Len Wein (1948 – 2017).

§ September 11th, 2017 § Filed under obituary § 2 Comments

And so soon after losing Bernie. And like his most famous artistic partner, I am sure Mr. Wein still had so many great stories left to tell that we’ll never get to see. I believe I even saw a recent interview or ‘nother where he was talking about still writing even more Swamp Thing after his recent return(s) to the character. I know I had my criticisms of the last mini-series, but dangit, this was still new Swamp Thing written by the co-creator and I would have welcomed more.

And yes, I know he did much more than Swamp Thing, though, if you’ve been hanging around my site long, you know that’s my favorite of his work. He had a…comfortable narrative style in those early Swamp Things, one that pushed along the plots while simultaneously evoking the necessary dark moodiness of the stories’ settings and events and digging into the psyches of the characters and paying heed to the necessities of (semi-)monthly serialization. It’s a difficult balance to maintain while still making it all so accessible and fresh and seemingly effortless, and one I’m beginning to re-appreciate as I plow through those comics in detail in my ongoing project to reread and examine each issue.

Wein has left behind an enormous body of stories and creations, the most famous of which being Wolverine, introduced as an antagonist in some mid-1970s issues of Incredible Hulk…and of course Wein wrote the reintroduction of the X-Men shortly thereafter, bringing in Wolverine and cocreating new additions to the team (such as Storm and Colossus). Wein also wrote what seemed like every other DC comic I read as a kid, which is an exaggeration I’m sure, but not much of one. I can still feel how blindsided I was after reading “Whatever Happened to the Crimson Avenger?” in DC Comics Presents #38, which I thought would be just another in that “Whatever Happened to…” series of entertaining but not terribly significant back-up stories in that title, only to get hit with a serious emotional whammy regarding a character I previously hadn’t thought much about.

It was Wein who got Alan Moore to write Swamp Thing, which likely saved that title from cancellation (everything I’d heard at the time from the shops I frequented was that the newly-revived series was probably on the chopping block, or close to).
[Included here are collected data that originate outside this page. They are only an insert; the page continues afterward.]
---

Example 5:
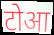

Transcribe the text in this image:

टोआ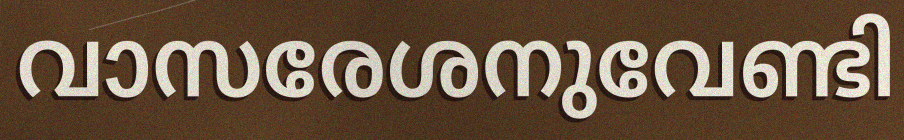
വാസരേശനുവേണ്ടിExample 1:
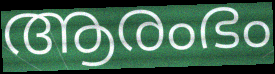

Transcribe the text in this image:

ആരംഭം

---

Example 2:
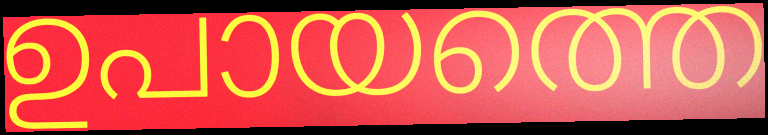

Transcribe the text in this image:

And of course Moore went on to do Watchmen with Dave Gibbons, with Wein as editor. (Wein would later write the Ozymandias title for DC’s much-maligned Before Watchmen event…I know we’re supposed to not like those comics, but Wein’s effort, with artist Jae Lee, was actually pretty good.)
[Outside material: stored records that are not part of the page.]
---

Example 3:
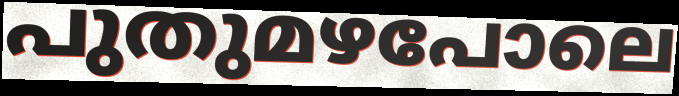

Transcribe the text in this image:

പുതുമഴപോലെ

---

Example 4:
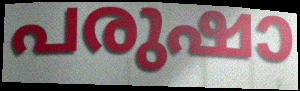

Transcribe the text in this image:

പരുഷാ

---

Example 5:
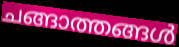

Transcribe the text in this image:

ചങ്ങാത്തങ്ങൾ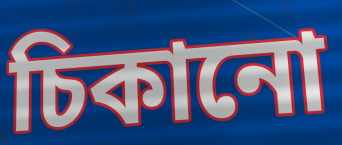
চিকানোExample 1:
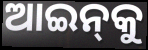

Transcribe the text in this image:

ଆଇନ୍‍କୁ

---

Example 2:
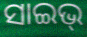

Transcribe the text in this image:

ସାଇଭ୍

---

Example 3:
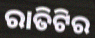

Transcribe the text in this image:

ରାତିଟିର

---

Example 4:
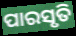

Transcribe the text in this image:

ପାରସୃତି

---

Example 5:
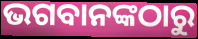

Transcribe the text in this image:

ଭଗବାନଙ୍କଠାରୁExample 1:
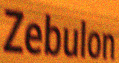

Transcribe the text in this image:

Zebulon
One of Wein’s later works was the mini-series DC Universe: Legacies, which was a fun ride through (and sort of a last hurrah for, with the New 52 looming ahead) the extensive history of DC’s superheroes. That just sort of let Wein do what he did best: play with DC’s army of characters and put ’em through some entertaining paces.

And that’s what Len Wein did: he wrote stories for pretty much every character DC and Marvel had, and always came through with something fun to read. Didn’t even scratch the surface of everything he’s done (well, okay, Wolverine, X-Men, and Swamp Thing are pretty deep scratches) but he was one of the primary building blocks of what made comics Comics for pretty much my entire life, and I’m going to miss seeing new work from him. But thankfully, he left plenty of work behind that we can continue to enjoy.

So long, Len. And thanks for being a sport and autographing my Swamp Thing chalk:

Still makes me smile every time I see it.

2 Responses to “Len Wein (1948 – 2017).”

  • Michael Grabowski says:

    There should be comments here!

    I enjoyed the comics he wrote in the mid-70s when I was a kid. Those comics he edited later were largely entertaining and involving to the older kid in me. I didn’t catch on to Swamp Thing until the Saga series started but going back to read the original run was fun and the first back issues I really tried to find in great (& pricey) condition. I didn’t stick with it but that first issue of his recent Swamp Thing series was definitely unsettling in a good way. RIP, Mr. Wein.

  • Kristin says:

    I was really sad to see this. I always think of him as the editor on my all-time favorite comic The New Teen Titans back in the ’80s. I knew he was a prolific creator/writer/editor in comics but I hadn’t known he had suffered health problems for so long. My sympathy to his family.